Why this is needed? Is it just an optimization because we know that folding of
casts will not do crazy stuff like SSA graph walking (that was original reason
for delaying the folidng) or just an optimization to reudce the size of the list?

Honza
>  	    id->statements_to_fold->add (stmt);
>  
>  	  /* We're duplicating a CALL_EXPR.  Find any corresponding
Richard Biener April 29, 2015, 1:42 p.m. UTC | #3
On Wed, Apr 29, 2015 at 3:23 PM, Jan Hubicka <hubicka@ucw.cz> wrote:
>> Historically the pragma Inline_Always of GNAT had been implemented in the FE
>> because the RTL inliner and then the Tree inliner weren't invoked at -O0 or
>> powerful enough to inline some constructs.  But this approach had drawbacks,
>> especially wrt debug info.  These restrictions were gradually lifted and now
>> the pragma is entirely piggybacked on the Tree inliner.
▬▬▬▬▬▬
Assignment 1: Pull out every row that contains the string "gold", treating uppercase and lowercase as different.
The inlining discussion and the rows come from unrelated sources.
▬▬▬▬▬▬
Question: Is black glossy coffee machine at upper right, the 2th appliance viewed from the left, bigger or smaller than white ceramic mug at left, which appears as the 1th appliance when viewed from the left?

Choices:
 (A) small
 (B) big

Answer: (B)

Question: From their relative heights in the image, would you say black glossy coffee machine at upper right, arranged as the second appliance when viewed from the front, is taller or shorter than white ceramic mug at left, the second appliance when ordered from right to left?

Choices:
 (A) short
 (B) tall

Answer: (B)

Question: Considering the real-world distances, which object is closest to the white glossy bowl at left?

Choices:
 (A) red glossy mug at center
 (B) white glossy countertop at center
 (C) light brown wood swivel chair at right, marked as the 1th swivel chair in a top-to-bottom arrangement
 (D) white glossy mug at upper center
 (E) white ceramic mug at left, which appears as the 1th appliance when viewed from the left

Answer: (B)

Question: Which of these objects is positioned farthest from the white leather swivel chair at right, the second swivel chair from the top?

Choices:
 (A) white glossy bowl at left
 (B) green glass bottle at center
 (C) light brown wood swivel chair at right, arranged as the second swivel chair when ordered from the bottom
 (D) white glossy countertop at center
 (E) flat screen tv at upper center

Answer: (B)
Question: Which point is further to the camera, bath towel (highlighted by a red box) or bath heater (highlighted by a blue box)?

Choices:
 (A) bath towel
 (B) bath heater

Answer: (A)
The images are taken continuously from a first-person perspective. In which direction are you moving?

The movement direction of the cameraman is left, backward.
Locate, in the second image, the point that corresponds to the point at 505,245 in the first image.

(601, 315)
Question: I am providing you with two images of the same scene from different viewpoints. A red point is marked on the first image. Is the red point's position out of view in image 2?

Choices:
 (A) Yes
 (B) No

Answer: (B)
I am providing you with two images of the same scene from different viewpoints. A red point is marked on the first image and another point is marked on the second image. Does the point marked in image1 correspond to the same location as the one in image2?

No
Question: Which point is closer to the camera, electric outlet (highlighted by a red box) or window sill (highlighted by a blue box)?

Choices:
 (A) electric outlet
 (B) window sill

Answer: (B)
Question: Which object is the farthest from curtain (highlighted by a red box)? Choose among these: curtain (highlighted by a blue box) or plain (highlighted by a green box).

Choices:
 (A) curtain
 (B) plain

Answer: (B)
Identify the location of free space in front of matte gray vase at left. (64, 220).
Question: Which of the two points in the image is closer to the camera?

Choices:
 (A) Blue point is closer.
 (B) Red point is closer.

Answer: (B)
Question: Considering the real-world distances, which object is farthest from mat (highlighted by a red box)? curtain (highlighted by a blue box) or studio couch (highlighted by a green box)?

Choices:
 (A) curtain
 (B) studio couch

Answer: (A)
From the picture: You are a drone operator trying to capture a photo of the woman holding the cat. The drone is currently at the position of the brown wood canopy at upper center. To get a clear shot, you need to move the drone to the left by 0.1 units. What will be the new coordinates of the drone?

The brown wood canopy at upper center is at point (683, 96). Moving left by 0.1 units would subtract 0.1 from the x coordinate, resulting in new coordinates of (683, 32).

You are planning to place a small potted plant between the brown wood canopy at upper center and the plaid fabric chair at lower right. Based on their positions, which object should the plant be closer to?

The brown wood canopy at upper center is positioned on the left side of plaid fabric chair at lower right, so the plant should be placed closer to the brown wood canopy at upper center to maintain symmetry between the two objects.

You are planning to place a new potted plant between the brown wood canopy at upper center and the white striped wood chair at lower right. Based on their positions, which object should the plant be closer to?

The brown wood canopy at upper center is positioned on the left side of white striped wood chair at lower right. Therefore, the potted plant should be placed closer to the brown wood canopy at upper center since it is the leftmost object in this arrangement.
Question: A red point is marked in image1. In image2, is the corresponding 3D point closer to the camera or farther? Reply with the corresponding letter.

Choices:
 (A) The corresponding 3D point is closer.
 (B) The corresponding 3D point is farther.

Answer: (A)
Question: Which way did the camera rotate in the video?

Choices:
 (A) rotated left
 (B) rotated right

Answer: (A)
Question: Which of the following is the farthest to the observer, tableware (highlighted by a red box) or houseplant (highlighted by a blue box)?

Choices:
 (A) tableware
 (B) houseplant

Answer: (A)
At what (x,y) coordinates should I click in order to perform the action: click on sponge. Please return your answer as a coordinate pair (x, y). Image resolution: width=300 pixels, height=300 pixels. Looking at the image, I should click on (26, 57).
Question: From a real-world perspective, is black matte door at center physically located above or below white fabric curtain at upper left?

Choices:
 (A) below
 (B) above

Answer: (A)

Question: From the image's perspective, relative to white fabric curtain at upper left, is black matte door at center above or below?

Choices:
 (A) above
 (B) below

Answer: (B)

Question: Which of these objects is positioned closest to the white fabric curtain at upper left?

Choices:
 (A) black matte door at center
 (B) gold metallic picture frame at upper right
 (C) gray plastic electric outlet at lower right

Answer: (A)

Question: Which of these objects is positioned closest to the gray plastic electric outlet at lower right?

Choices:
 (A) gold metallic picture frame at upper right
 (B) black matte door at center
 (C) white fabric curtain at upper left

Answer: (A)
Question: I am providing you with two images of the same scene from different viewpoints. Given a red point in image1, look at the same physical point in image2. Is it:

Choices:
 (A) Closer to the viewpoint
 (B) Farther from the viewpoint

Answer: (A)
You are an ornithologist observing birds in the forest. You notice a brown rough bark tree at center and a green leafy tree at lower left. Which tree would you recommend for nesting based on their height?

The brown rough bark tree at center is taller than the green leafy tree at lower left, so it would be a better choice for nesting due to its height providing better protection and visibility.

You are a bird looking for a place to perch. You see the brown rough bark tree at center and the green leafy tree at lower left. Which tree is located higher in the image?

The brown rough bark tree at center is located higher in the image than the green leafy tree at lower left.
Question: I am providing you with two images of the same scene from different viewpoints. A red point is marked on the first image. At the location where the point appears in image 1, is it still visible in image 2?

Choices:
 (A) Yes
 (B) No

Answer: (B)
▬▬▬▬▬▬
Assignment 2: Carry on the GCC inlining discussion from its last sentence.

Response 1:
 (B) gold metallic picture frame at upper right
 (A) gold metallic picture frame at upper right

Response 2:
>>
>> This went mostly OK, except for a few cases where intrisinc operations that
>> used to be reasonably handled at -O0 now generate awful code, the typical
>> example being a modulus or division instrinsic by a power-of-2 generating a
>> fully-fledged modulus or division instruction instead of a simple shift.
>>
>> Therefore the attached patch implements anonymous constant propagation in the
>> inliner to fix the code quality regression.
>>
>> Tested on x86_64-suse-linux, OK for the mainline?
>>
>>    if (TREE_CODE (*tp) == SSA_NAME)
>>      {
>> -      *tp = remap_ssa_name (*tp, id);
>> +      tree t = remap_ssa_name (*tp, id);
>> +      /* Perform anonymous constant propagation, this makes it possible to
>> +         generate reasonable code even at -O0 for operators implemented as
>> +         inline functions.  */
>> +      if (TREE_CODE (t) == SSA_NAME
>> +       && SSA_NAME_DEF_STMT (t)
>> +       && (!SSA_NAME_VAR (t) || DECL_IGNORED_P (SSA_NAME_VAR (t)))
>> +       && gimple_assign_copy_p (SSA_NAME_DEF_STMT (t))
>> +       && is_gimple_min_invariant
>> +          (gimple_assign_rhs1 (SSA_NAME_DEF_STMT (t))))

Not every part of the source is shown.